[START OF ARTICLE]
Ancora Holdings Group, LLC
- Type: Private
- Industry: Financial services
- Founded: 2003; 23 years ago
- Headquarters: Cleveland, Ohio, US
- Key people: Fred DiSanto (CEO) John Micklitsch (CIO) James Chadwick (president, Ancora Alternatives) John Bartels (president, Private Wealth)
- AUM: $10.5 billion (2025)
- Owner: Focus Financial Partners
- Number of employees: 100
- Website: ancora.net

= Ancora Holdings Group =

Cleveland wealth management firm

Ancora Holdings Group LLC is an American wealth management and advisory firm headquartered in Cleveland, Ohio. Founded in 2003, it began as a family wealth and management boutique firm. Ancora is known for activist investing. It has targeted firms like Norfolk Southern Railroad, RB Global, Berry Global, C.H. Robinson, Kohl's, CSX Transportation, US Steel, and Warner Bros. Discovery.

==History==
Ancora was founded in 2003 with an identity as a “boutique” family wealth and investment management firm. Ancora provides retirement plans, wealth and asset management for individuals, institutions, foundations and families with high net worth through its companies like Ancora Advisors, Ancora Family Wealth Advisors, Ancora Alternatives, Inverness Securities and Ancora Retirement Plan Advisors. In 2024, Ancora had $9.5 billion (US) in assets under management and employed over 100 individuals. Ancora Alternatives, one of the firm's four registered investment advisors, had $1.3 billion (US) in assets under management. In 2022, Ancora nominated nine women and 13 men to boards of companies in which it was invested. Reuters notes that their nominations are "ahead of the industry average" in gender diversity. The company has focused on activist campaigns in the industrial and transportation industries. For example, in 2024-25, it won board seats at Berry Global, a plastic-packaging company and Norfolk Southern, a US railroad.
[END OF ARTICLE]
▶ **SET OF TASKS**:
1) According to the article on Ancora Holdings Group, how much in assets under management did Ancora Alternatives hold?
2) Continue the article on Ancora Holdings Group from where it stops.
[START OF DATA LINES]
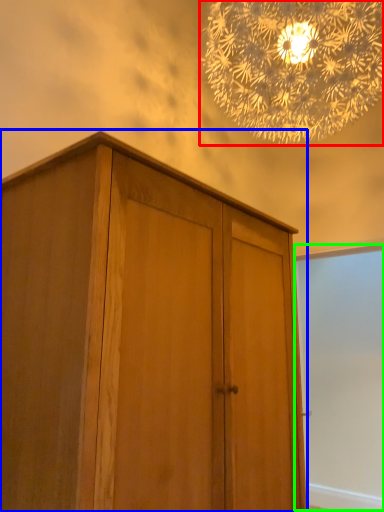
Question: Considering the real-world distances, which object is farthest from lamp (highlighted by a red box)? cupboard (highlighted by a blue box) or screen door (highlighted by a green box)?

Choices:
 (A) cupboard
 (B) screen door

Answer: (B)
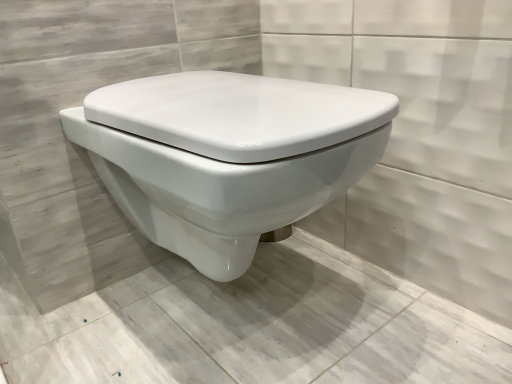
At what (x,y) coordinates should I click in order to perform the action: click on vacant space situated on the left part of white glossy toilet at center. Please return your answer as a coordinate pair (x, y). This screenshot has width=512, height=384. Looking at the image, I should click on (85, 326).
[END OF DATA LINES]
▶ **IN RESPONSE**:
1) $1.3 billion (US).

2)
Since 2004, the company has targeted the industrial and materials area, like used equipment auction house Ritchie Brothers, as well as large box retailers like Bed Bath & Beyond and Kohl’s. In 2018 Ancora entered the freight sector when the organization launched a campaign at Toronto-based Element Fleet Management, one of the world’s largest vehicle leasing and services companies. It pressured trucking company Forward Air to concentrate on its core business, resulting in an almost 100% increase in share value. The company won two board seats at C.H. Robinson and forced out the incumbent CEO. Ancora sometimes uses a strategy of recruiting founders and former executives to initiate its forays into target companies with a focus on share value. In 2026, the company opened two new offices; one in Chicago's Equity Building, the second in the German Village section of Columbus.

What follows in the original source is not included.